In a way, Trump’s signature slogan is a call for an American renaissance. Renaissance is French for ‘rebirth’. It’s been mainly used to describe the years during the 14th-16th centuries when Europe saw a great burst of cultural, economical, and scientific change. This rebirth was sparked by the same nostalgia that Trump appeals to. Europe looked back at ancient Greece and Rome as their ‘great past’. The Europeans wanted to “MAKE EUROPE GREAT AGAIN”.
But Trump never labels a specific era that was the American great, and he doesn’t need to. When Trump tells people to “MAKE AMERICA GREAT AGAIN”, he’s not addressing American history. He’s appealing to each person with a past that they miss. Many people want to think that they would never be swayed by such vague promises. But it happens everyday, whether we know it or not.
Older generations are nostalgic for their youth. Many think that our current generation has ‘lost’ something that is making us act unruly. Author Svetlana Boym says in her book The Future of Nostalgia that “nostalgia appears to be a longing for a place but is actually a yearning for a different time – the time of our childhood, the slower rhythms of our dreams.”
Boym also states “the fantasies of the past determined by the needs of the present have a direct impact on the realities of the future.” Pride for the past is a powerful emotion, and people will filter out the bad parts in favour of the good. Maybe a person hates ripped jeans. In their mind, making America great again would be to ban them. Trump doesn’t need to give specific examples. We fill in the rest ourselves.

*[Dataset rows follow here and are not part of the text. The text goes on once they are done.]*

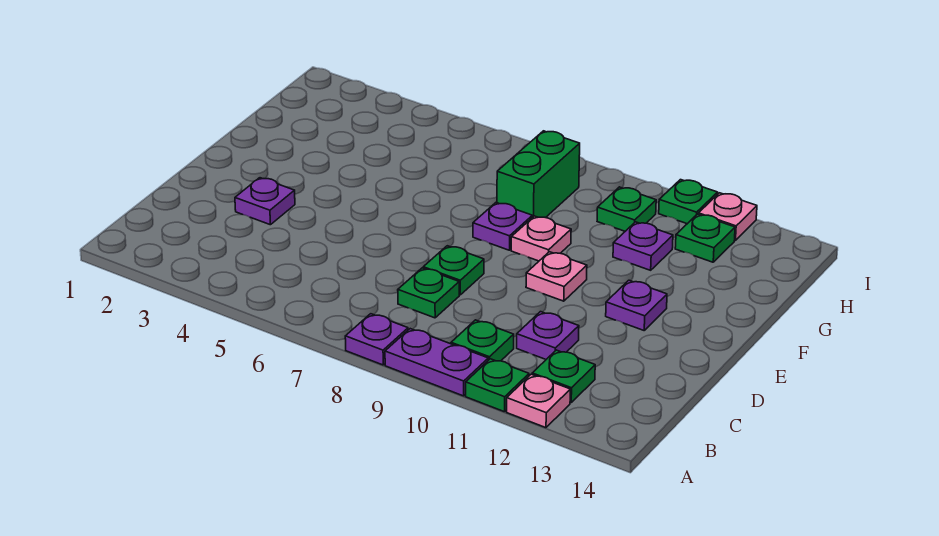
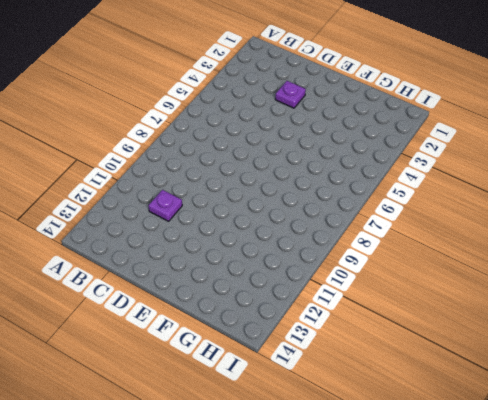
none -> purple 1x1 plate [345,314,408,365]
none -> purple 1x2 plate [385,329,488,396]
none -> green 1x1 plate [466,359,529,412]

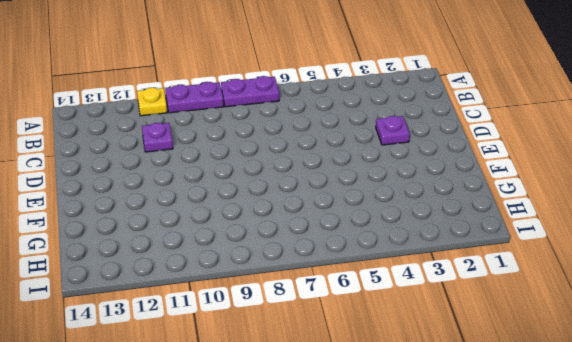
purple 1x2 plate [221,76,279,107] -> purple 1x1 plate [345,314,408,365]
yellow 1x1 plate [137,88,167,116] -> green 1x1 plate [466,359,529,412]
none -> pink 1x1 plate [507,374,570,428]
none -> green 1x1 plate [451,320,514,361]
none -> green 1x1 plate [532,350,595,403]

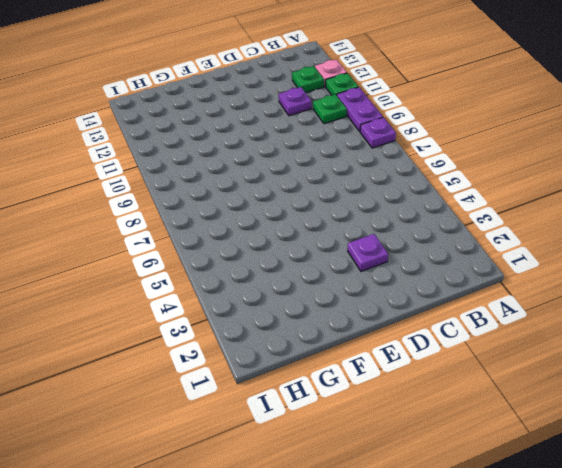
none -> green 1x1 plate [398,268,459,318]
none -> green 1x1 plate [423,246,484,295]
none -> pink 1x1 plate [526,252,587,301]

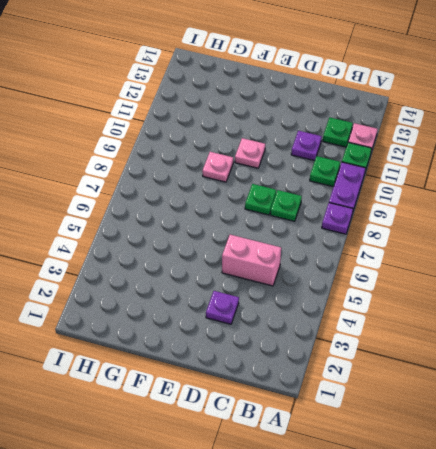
pink 1x2 brick [222,235,281,286] -> none
none -> purple 1x1 plate [606,280,667,330]
none -> purple 1x1 plate [473,203,532,250]
none -> green 1x2 brick [497,131,580,218]

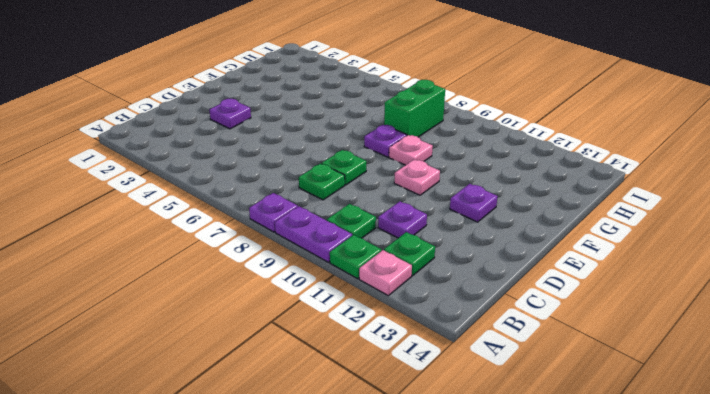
none -> purple 1x1 plate [613,222,673,270]
none -> green 1x1 plate [597,187,656,231]
none -> green 1x1 plate [675,214,735,262]

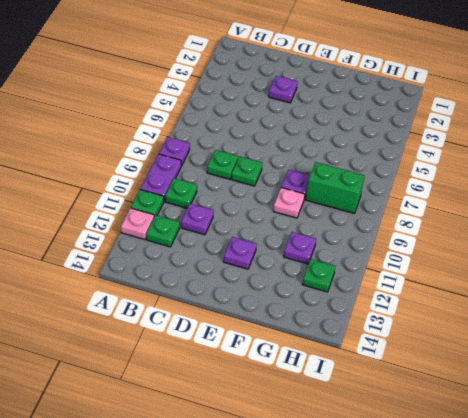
none -> pink 1x1 plate [526,252,587,301]
none -> green 1x1 plate [597,187,656,231]
none -> green 1x1 plate [659,180,718,224]

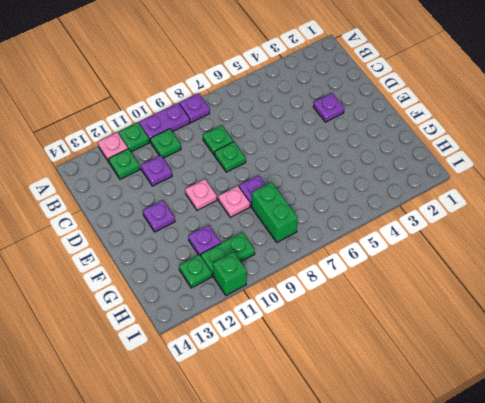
green 1x2 plate [201,232,255,276] -> green 1x1 plate [597,187,656,231]
green 1x1 brick [213,252,247,295] -> green 1x1 plate [659,180,718,224]
none -> pink 1x1 plate [698,193,757,240]

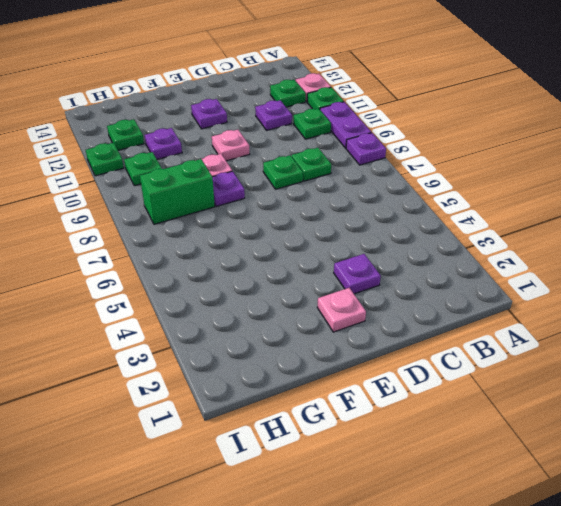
pink 1x1 plate [317,288,366,332] -> pink 1x1 plate moved to [698,193,757,240]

Trump is first and foremost a businessman. His gut tells him that the past sells. If you’ve watched the Netflix show Stranger Things or been to Urban Outfitters then you’ve been attacked by nostalgic propaganda. Steve Olenski, a writer for Forbes magazine, explains in his article Nostalgia Sells that we live in a fast-paced world and “many people have looked back to simpler times and been attracted to products from that past that remind them of when life wasn’t so complicated.” In other words, the past is safe and predictable. Trump promises a future that is exactly that. He uses nostalgia to sell himself and his promises to his customers, who in this case are the American people.

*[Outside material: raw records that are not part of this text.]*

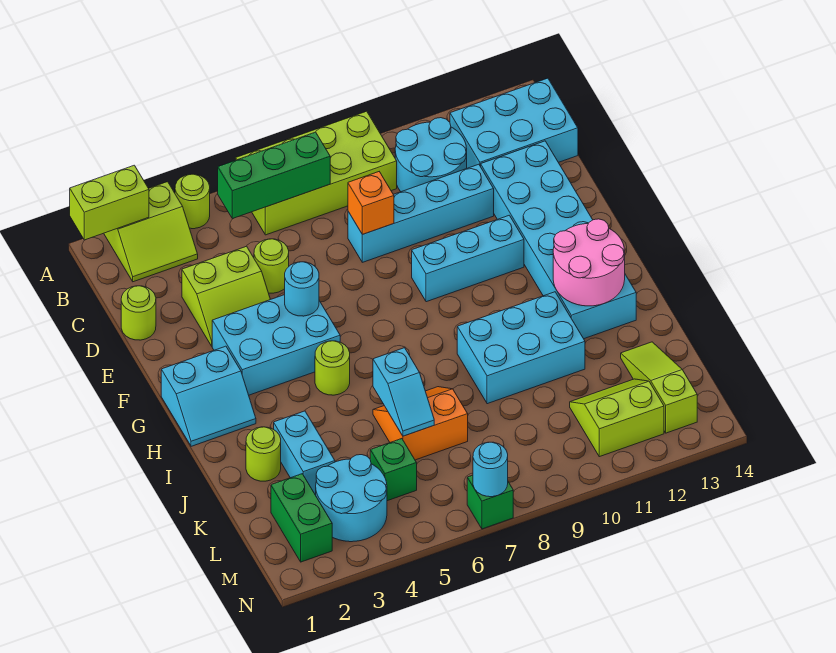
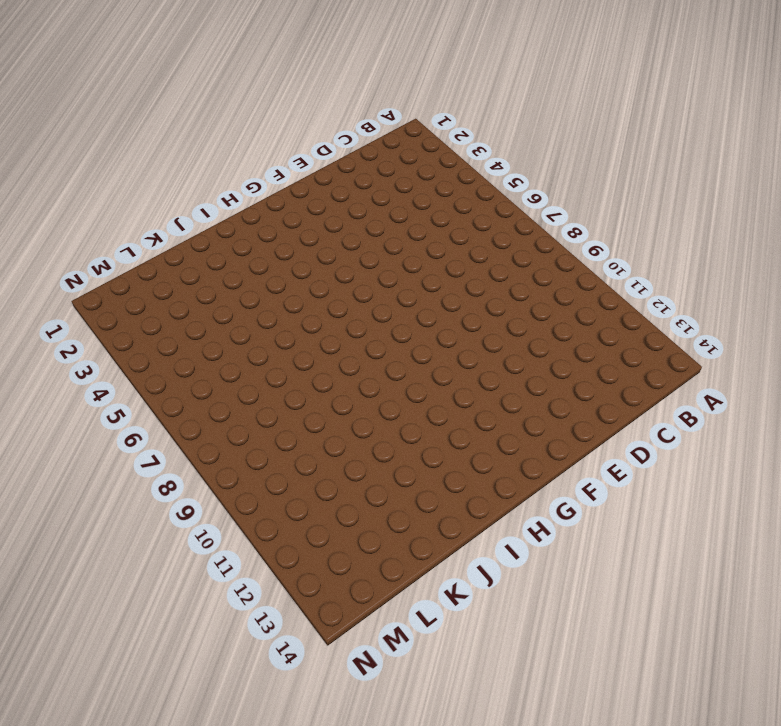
none -> lime 2x2 slope [104,182,198,282]
none -> lime 1x1 round brick [175,174,210,229]
none -> lime 2x4 brick [236,111,397,235]
none -> cyan 2x2 round brick [395,118,467,192]

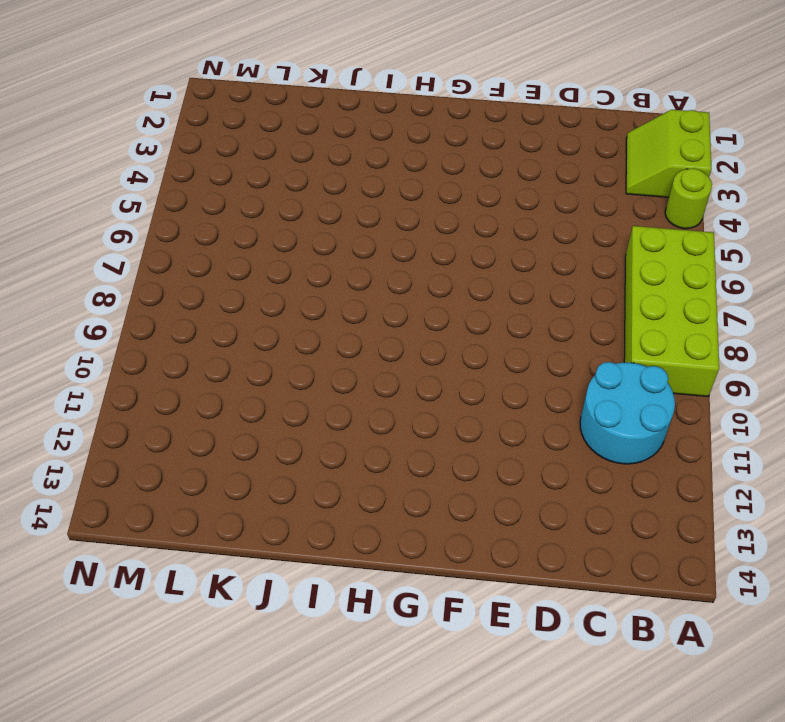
none -> cyan 2x3 brick [450,78,578,168]
none -> lime 1x1 round brick [121,286,156,340]
none -> lime 2x2 slope [182,246,270,346]
none -> lime 1x1 round brick [254,239,289,293]

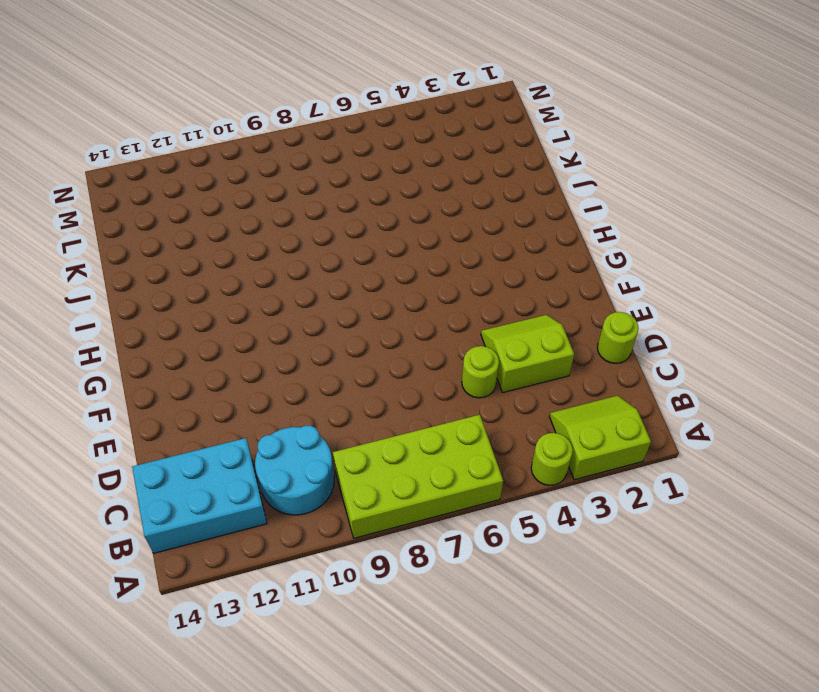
none -> cyan 1x4 brick [348,164,494,262]
none -> cyan 2x6 brick [481,141,636,339]
none -> cyan 2x3 brick [212,295,340,395]
none -> cyan 1x3 brick [412,215,524,302]

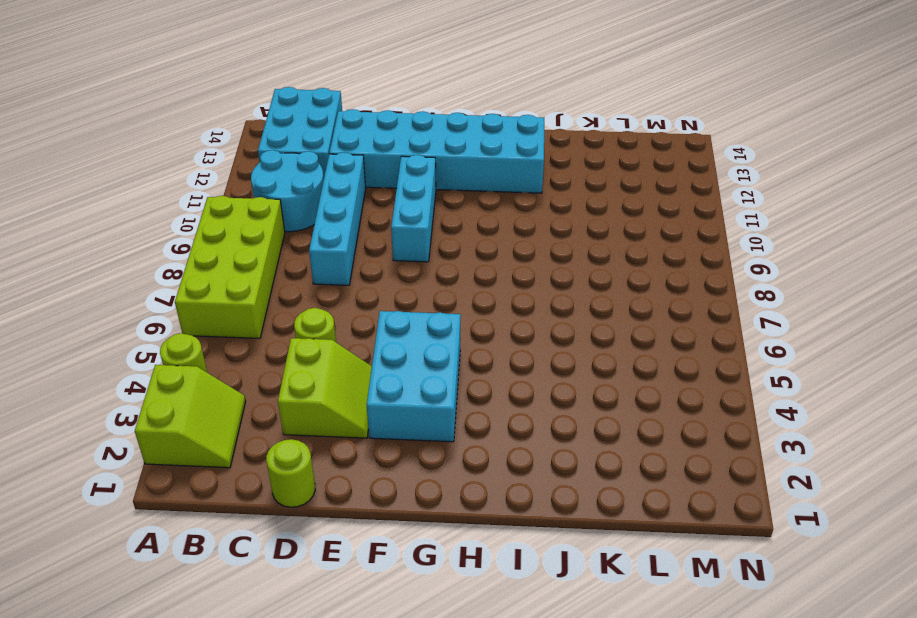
none -> cyan 2x2 slope [161,346,256,446]
none -> lime 1x1 round brick [315,341,350,395]
none -> cyan 2x3 brick [457,292,585,404]
none -> lime 1x1 round brick [246,427,281,481]

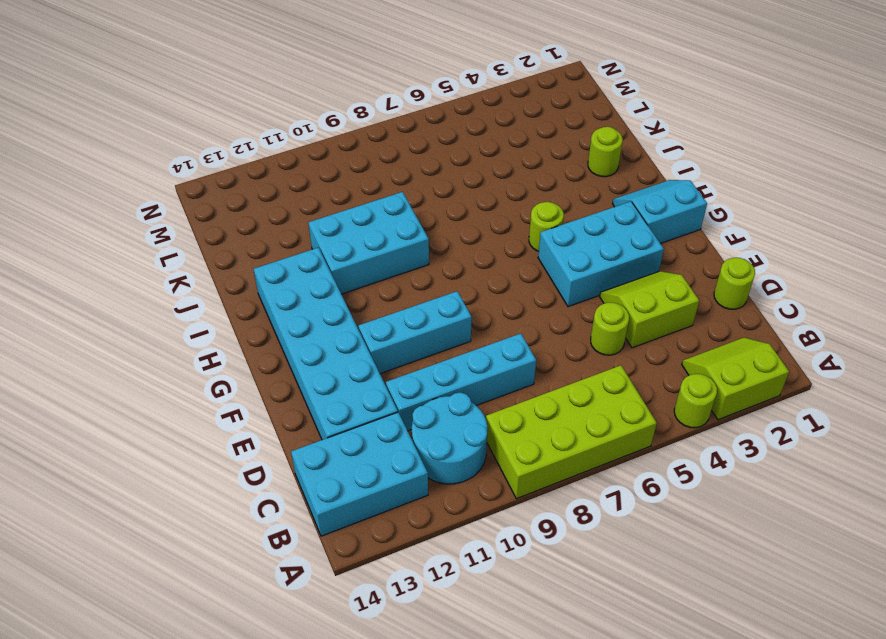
none -> cyan 1x2 brick [274,411,335,495]
none -> orange 2x2 slope [373,387,468,460]
none -> lime 1x3 slope [621,342,697,433]
none -> green 1x2 brick [271,474,332,562]

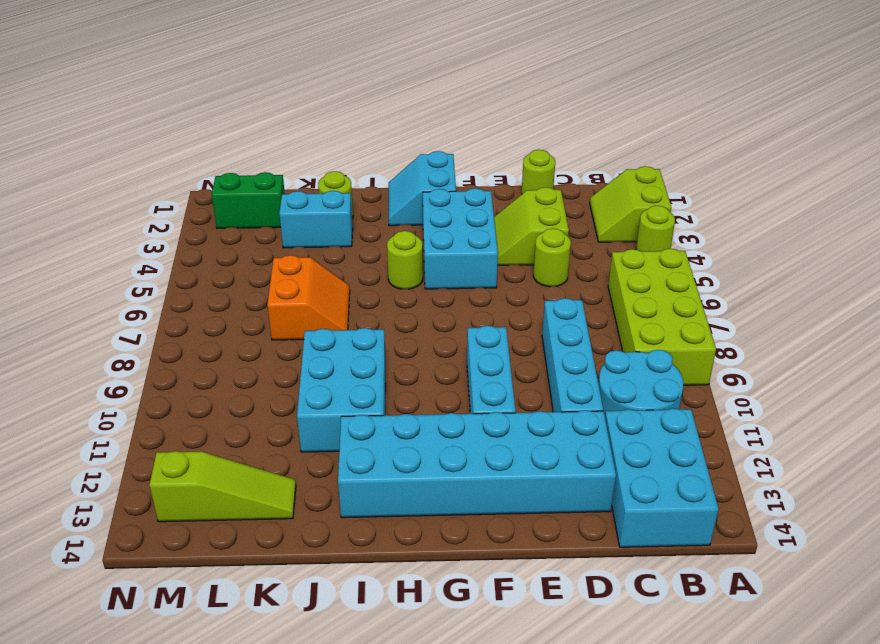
none -> cyan 2x2 round brick [316,455,387,542]
none -> green 1x1 brick [370,439,417,501]
none -> lime 2x2 slope [570,379,664,457]
none -> green 1x1 brick [467,475,513,529]

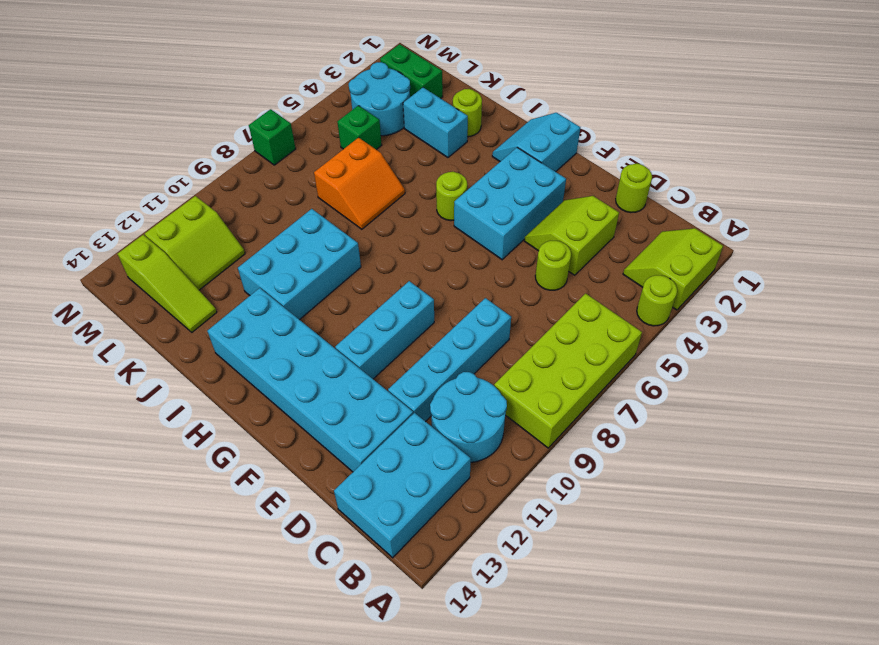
none -> lime 1x2 brick [70,165,149,240]
none -> green 1x3 brick [218,132,330,219]
none -> orange 1x1 brick [348,172,394,234]
none -> cyan 1x1 round brick [285,262,319,316]

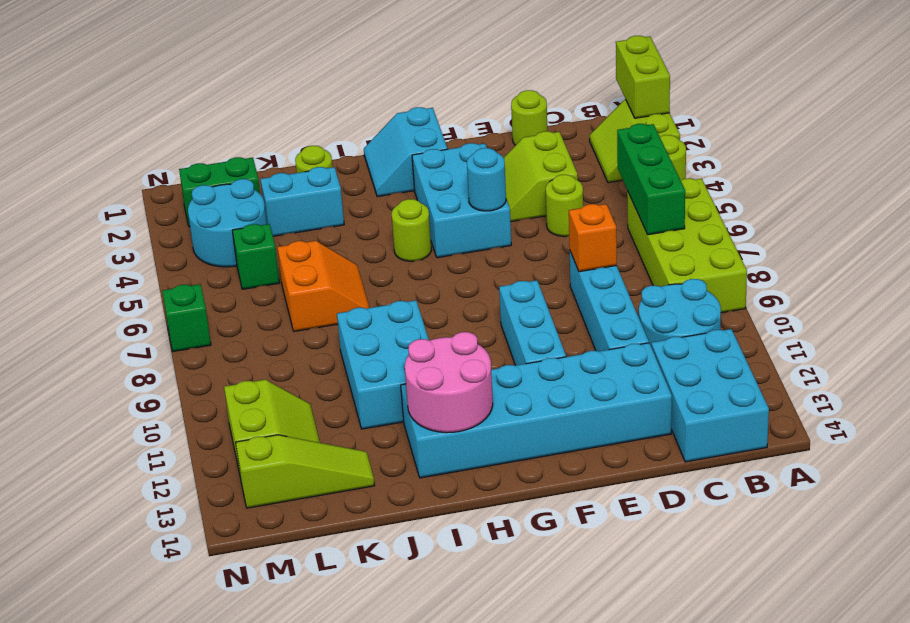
none -> cyan 1x2 slope [373,348,434,436]
none -> cyan 1x1 round brick [473,442,508,497]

Where Trump falls short is his lack of connection to the much younger generation. If we guess that America’s ‘downfall’ began on 9/11 then we need to account for everyone born after that. The “MAKE AMERICAN GREAT” business falls flat with his audience who can’t remember 9/11 because they were too young and weren’t around to know a better America. This smaller generation is mostly filled with people who can’t vote yet, including the children who were born into the Trump presidency. We can’t deny that how these kids are raised will have an effect on their opinions of him. Trump, however, will need to begin changing his selling tactics if he wants this generation on his side. It will be nearly impossible to demand people remember a past that wasn’t theirs.
Trump’s American renaissance is already going down in history but it’s too early to tell what the long-term effects will be. Since these next few years will one day be our past, it raises the question of exactly how many of us will be nostalgic for it in the future.